> [Task goal]: Below, locate the line that contains "camera: 10 degrees right, 0 degrees up". Repeat exactly from that line to the line that contains "none -> DESK GLOBE 111,189,165,239", inclusive, leaving out the pictures.
━━ Exercise data ━━
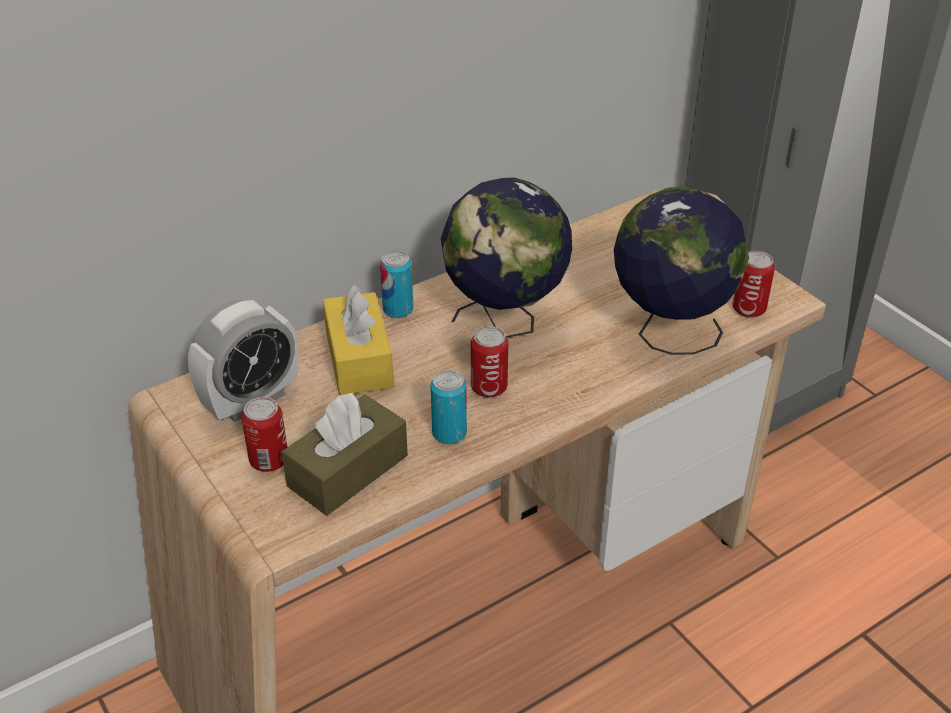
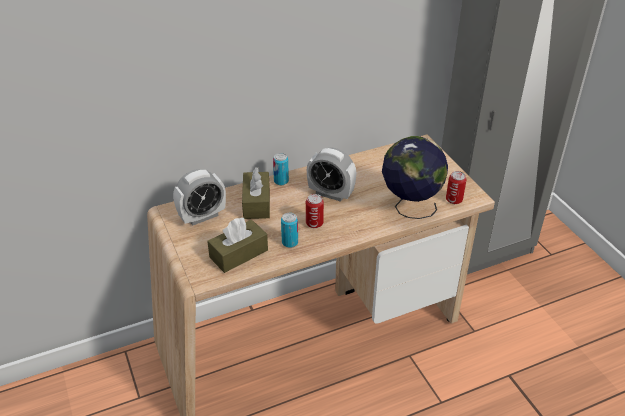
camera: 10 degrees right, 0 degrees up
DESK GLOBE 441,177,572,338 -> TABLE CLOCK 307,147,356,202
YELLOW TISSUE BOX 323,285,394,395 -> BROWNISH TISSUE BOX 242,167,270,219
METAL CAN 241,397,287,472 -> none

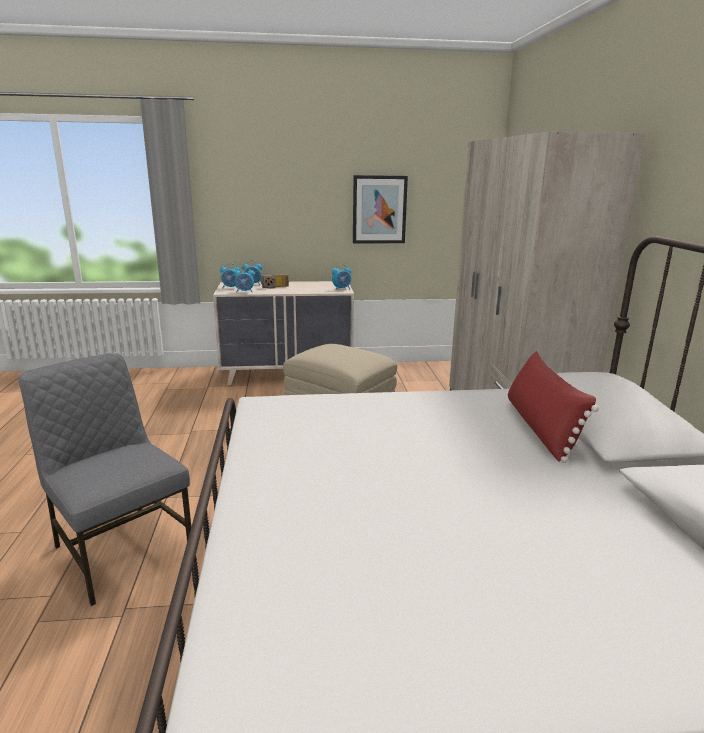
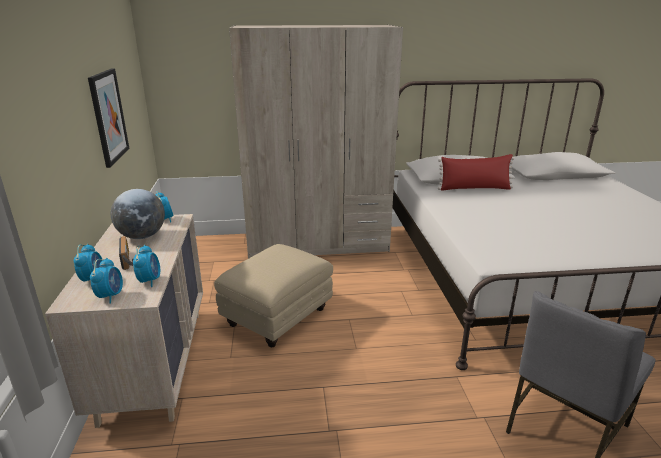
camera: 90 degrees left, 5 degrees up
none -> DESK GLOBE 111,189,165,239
━━━
━━ Exercise data ━━
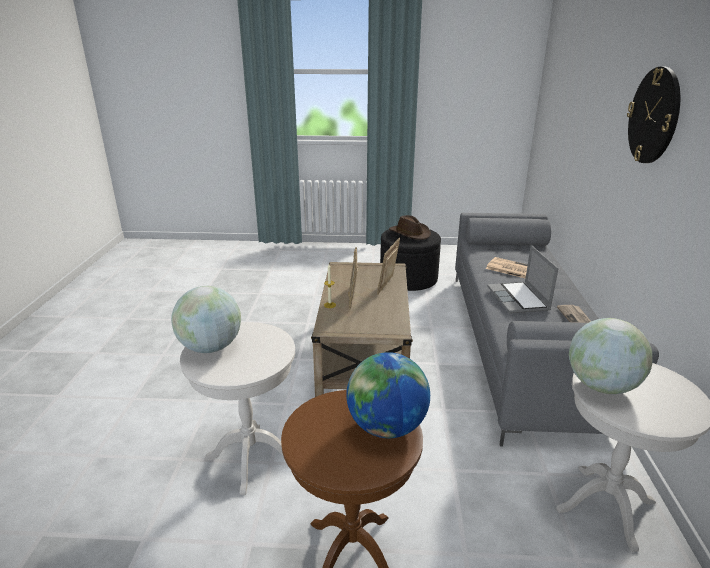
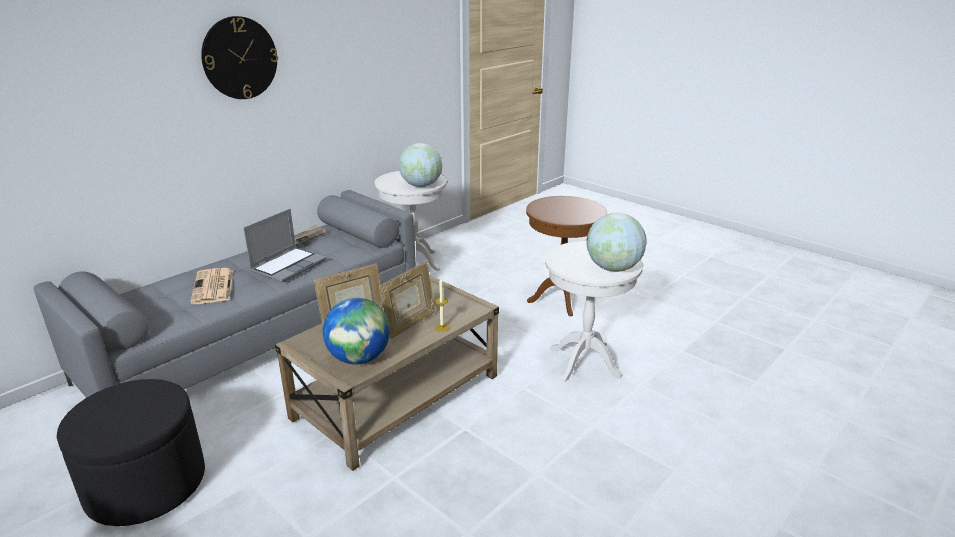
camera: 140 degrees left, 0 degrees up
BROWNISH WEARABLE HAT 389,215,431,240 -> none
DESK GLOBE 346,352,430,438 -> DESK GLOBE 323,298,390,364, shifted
━━━
> [Exercise answer]:
camera: 10 degrees right, 0 degrees up
DESK GLOBE 441,177,572,338 -> TABLE CLOCK 307,147,356,202
YELLOW TISSUE BOX 323,285,394,395 -> BROWNISH TISSUE BOX 242,167,270,219
METAL CAN 241,397,287,472 -> none

camera: 90 degrees left, 5 degrees up
none -> DESK GLOBE 111,189,165,239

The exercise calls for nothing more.